▸ **Exercise description**
What lines of the material hold the string "size"? Pull each of them out.

-- Data provided follows --

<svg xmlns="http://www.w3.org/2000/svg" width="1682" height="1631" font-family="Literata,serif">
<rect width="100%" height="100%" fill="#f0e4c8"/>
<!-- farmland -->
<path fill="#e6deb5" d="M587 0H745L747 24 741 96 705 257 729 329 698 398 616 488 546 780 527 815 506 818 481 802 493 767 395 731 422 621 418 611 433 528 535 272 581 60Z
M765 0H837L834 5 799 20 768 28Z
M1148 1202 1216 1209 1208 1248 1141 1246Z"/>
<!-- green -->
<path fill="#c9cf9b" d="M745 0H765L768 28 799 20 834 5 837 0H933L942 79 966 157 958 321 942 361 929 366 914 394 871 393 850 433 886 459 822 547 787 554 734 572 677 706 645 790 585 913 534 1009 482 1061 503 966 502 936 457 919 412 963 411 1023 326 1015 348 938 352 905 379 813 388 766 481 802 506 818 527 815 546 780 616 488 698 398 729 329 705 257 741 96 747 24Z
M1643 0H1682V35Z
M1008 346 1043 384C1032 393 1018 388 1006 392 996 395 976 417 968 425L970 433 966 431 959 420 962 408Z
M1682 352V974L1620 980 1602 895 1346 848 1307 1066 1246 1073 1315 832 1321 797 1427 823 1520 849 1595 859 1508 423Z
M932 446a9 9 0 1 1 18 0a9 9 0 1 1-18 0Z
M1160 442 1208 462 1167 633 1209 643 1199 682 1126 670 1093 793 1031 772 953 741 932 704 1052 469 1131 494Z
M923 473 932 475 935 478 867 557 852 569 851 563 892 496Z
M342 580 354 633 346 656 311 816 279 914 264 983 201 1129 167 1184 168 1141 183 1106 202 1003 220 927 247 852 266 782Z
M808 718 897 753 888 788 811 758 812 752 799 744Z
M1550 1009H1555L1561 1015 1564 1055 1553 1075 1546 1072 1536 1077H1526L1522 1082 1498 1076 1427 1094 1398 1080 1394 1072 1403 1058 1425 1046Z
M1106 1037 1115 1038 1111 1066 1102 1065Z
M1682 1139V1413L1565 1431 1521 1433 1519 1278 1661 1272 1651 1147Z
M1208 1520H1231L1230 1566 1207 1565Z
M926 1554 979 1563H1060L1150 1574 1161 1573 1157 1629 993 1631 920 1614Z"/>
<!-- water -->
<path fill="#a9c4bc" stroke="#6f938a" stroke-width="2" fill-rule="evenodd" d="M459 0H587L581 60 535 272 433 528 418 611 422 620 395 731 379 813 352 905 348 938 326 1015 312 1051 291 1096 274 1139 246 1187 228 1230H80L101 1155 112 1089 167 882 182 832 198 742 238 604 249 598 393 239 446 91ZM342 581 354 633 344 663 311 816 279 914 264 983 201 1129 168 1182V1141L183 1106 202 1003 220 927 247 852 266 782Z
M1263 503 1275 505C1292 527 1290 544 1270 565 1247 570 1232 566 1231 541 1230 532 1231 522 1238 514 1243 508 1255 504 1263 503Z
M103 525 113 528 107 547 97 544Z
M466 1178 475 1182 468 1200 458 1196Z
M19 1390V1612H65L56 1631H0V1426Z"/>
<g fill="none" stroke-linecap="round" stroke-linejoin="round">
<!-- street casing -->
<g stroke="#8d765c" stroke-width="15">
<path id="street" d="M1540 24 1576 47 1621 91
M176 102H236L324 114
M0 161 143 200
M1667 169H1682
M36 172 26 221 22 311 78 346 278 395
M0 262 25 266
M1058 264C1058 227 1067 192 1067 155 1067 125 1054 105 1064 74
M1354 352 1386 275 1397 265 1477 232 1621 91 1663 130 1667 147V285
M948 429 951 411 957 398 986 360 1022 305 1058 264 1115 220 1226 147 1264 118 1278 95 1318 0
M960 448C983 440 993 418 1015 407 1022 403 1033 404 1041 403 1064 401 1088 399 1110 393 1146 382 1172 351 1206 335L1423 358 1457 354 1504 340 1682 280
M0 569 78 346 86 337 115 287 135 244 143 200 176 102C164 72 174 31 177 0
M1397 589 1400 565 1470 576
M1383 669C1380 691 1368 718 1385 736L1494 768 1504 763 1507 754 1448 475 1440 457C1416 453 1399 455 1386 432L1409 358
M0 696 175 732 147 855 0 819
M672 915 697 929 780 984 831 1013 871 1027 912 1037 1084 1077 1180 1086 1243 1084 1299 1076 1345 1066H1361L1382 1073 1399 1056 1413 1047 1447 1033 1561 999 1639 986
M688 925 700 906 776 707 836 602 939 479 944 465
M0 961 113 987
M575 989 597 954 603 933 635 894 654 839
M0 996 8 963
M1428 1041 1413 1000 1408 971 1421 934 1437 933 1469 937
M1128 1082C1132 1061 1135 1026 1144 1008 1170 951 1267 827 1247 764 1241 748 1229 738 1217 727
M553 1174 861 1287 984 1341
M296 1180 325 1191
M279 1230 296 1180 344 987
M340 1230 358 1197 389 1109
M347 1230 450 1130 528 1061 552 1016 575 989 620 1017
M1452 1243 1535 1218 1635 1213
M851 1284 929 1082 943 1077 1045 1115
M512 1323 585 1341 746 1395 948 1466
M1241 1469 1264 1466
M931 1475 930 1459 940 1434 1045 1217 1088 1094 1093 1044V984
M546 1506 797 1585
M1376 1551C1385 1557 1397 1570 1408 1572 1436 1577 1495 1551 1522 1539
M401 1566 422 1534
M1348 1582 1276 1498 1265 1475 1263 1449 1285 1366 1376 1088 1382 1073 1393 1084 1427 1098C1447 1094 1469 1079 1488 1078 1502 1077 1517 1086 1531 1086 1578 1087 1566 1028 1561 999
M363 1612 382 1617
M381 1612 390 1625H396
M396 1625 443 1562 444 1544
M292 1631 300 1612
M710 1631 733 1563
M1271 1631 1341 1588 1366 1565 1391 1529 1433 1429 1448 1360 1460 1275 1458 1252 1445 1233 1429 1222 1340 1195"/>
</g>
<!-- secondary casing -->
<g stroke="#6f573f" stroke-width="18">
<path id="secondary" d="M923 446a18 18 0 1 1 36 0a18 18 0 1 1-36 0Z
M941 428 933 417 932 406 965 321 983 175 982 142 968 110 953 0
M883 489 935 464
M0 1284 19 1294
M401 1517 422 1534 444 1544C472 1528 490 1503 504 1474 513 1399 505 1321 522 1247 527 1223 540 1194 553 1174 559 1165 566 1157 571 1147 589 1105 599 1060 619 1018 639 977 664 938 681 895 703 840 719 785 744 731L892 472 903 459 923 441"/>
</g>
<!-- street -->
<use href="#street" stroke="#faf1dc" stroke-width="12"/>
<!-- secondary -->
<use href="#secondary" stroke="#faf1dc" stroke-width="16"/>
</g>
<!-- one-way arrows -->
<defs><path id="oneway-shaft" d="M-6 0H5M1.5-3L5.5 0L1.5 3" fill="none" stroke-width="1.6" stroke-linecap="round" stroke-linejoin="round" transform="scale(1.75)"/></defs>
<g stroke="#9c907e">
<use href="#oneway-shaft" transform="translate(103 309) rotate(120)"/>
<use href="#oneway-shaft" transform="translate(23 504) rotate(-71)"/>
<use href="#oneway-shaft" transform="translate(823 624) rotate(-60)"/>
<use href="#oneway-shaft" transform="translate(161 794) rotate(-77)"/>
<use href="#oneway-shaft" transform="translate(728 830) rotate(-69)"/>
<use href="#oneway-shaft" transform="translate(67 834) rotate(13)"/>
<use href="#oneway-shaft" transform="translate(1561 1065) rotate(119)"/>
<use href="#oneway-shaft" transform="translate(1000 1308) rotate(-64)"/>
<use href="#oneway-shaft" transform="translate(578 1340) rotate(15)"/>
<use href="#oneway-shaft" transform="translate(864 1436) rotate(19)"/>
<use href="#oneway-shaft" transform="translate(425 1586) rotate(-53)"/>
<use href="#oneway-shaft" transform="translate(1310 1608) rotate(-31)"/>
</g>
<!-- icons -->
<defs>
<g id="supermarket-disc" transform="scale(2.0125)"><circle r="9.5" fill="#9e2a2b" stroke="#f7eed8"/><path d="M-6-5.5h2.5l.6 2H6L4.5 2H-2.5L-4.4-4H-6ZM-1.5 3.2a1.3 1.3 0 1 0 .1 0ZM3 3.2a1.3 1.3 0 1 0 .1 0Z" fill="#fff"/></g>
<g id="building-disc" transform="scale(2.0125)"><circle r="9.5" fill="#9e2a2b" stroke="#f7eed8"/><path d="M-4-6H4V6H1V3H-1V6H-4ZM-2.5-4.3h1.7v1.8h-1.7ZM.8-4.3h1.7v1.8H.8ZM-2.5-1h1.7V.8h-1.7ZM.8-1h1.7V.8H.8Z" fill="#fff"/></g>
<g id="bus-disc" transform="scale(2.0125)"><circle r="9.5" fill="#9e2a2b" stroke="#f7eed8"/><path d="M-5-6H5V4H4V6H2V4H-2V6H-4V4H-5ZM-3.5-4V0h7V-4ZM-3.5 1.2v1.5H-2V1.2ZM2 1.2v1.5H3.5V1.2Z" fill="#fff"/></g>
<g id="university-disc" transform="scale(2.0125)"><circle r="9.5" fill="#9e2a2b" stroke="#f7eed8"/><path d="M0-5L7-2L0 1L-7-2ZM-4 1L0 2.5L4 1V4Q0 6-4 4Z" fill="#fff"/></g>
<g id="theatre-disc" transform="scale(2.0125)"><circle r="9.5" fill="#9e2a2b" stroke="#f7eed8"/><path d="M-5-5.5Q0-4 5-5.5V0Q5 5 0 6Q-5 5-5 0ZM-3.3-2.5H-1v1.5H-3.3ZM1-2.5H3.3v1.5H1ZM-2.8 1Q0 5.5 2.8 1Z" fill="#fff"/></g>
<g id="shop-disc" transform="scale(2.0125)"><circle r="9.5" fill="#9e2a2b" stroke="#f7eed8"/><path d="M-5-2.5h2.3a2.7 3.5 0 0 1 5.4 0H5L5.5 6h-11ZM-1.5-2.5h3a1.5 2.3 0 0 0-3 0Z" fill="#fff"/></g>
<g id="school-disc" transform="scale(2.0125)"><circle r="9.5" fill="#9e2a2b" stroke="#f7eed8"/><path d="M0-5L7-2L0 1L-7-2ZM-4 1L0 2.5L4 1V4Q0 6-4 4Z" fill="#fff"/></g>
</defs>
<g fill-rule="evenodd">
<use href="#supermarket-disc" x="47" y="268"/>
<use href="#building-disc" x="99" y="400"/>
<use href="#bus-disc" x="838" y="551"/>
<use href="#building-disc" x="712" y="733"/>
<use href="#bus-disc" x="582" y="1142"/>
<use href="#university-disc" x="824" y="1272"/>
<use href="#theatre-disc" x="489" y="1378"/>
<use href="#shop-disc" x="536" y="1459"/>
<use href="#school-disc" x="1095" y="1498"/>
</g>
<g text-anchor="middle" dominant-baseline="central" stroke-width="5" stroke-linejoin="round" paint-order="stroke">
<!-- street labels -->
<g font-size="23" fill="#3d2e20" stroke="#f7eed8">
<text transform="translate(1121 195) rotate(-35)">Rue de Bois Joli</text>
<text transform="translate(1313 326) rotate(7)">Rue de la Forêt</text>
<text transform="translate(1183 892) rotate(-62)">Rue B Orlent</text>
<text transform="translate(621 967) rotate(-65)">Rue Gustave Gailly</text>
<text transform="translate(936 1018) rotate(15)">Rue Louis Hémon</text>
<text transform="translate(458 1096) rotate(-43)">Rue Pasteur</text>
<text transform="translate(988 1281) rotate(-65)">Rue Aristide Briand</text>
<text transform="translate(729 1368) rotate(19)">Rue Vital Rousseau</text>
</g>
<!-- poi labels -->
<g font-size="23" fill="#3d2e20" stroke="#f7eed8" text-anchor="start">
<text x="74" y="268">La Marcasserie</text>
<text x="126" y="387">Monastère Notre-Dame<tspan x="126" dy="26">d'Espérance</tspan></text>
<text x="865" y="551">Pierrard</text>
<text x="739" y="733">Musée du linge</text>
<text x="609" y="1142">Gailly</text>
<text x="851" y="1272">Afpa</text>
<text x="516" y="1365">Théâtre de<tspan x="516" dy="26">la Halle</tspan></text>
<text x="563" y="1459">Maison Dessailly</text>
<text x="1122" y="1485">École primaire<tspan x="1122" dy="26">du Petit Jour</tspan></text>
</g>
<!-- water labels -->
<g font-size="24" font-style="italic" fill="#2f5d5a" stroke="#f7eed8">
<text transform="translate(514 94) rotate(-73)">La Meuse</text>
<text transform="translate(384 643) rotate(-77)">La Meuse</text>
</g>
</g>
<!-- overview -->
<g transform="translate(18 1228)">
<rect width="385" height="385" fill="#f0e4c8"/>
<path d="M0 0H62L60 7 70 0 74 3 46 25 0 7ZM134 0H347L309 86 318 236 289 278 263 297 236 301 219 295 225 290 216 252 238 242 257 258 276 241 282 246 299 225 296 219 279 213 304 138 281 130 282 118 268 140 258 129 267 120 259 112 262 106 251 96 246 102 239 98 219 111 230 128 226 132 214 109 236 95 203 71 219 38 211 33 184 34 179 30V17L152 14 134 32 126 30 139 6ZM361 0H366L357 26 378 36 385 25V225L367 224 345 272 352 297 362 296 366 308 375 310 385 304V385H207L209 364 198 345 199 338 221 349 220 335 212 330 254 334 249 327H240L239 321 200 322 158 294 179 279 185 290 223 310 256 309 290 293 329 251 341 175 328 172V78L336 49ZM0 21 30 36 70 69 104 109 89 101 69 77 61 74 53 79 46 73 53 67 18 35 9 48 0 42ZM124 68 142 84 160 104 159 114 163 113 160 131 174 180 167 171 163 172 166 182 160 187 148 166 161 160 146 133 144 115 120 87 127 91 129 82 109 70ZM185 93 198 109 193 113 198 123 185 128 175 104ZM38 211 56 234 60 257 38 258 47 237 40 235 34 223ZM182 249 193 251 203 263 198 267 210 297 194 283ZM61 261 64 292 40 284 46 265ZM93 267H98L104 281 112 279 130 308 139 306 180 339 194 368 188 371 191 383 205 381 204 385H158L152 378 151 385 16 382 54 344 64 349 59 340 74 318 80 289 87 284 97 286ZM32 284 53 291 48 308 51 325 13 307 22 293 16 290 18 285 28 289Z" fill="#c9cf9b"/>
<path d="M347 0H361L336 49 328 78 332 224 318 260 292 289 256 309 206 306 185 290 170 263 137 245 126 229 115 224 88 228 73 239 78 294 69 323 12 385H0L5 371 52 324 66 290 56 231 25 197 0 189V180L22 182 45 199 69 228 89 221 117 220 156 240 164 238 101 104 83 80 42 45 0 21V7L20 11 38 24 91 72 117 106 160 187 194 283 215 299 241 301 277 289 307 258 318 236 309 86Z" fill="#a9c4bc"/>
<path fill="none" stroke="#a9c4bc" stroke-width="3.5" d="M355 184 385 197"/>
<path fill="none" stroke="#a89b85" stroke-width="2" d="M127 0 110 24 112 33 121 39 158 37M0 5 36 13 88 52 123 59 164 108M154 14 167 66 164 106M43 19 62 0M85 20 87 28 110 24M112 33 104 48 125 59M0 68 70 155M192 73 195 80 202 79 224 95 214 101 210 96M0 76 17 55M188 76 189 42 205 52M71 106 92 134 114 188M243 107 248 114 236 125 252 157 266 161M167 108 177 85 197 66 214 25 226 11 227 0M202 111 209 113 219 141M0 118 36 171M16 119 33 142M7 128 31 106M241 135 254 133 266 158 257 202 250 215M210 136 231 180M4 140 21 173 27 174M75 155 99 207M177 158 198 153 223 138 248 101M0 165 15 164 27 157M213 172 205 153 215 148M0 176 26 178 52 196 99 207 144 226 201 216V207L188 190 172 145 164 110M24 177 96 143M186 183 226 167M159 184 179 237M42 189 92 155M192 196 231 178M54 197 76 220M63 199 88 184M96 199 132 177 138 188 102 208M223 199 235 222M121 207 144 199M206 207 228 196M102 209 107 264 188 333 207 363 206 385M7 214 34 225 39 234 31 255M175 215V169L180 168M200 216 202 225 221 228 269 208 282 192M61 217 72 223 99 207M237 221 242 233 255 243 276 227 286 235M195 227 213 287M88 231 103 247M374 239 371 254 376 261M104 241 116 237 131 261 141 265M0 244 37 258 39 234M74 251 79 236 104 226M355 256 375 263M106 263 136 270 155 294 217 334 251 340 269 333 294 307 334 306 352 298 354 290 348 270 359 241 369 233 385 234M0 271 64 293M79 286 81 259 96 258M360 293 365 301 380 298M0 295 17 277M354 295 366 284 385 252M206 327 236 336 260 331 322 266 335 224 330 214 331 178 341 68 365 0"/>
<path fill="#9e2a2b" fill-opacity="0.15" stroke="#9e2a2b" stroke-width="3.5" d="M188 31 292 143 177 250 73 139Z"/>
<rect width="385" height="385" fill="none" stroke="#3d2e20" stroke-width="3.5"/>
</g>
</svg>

-- Data provided concluded --

▸ **Result for this exercise**
<g font-size="23" fill="#3d2e20" stroke="#f7eed8">
<g font-size="23" fill="#3d2e20" stroke="#f7eed8" text-anchor="start">
<g font-size="24" font-style="italic" fill="#2f5d5a" stroke="#f7eed8">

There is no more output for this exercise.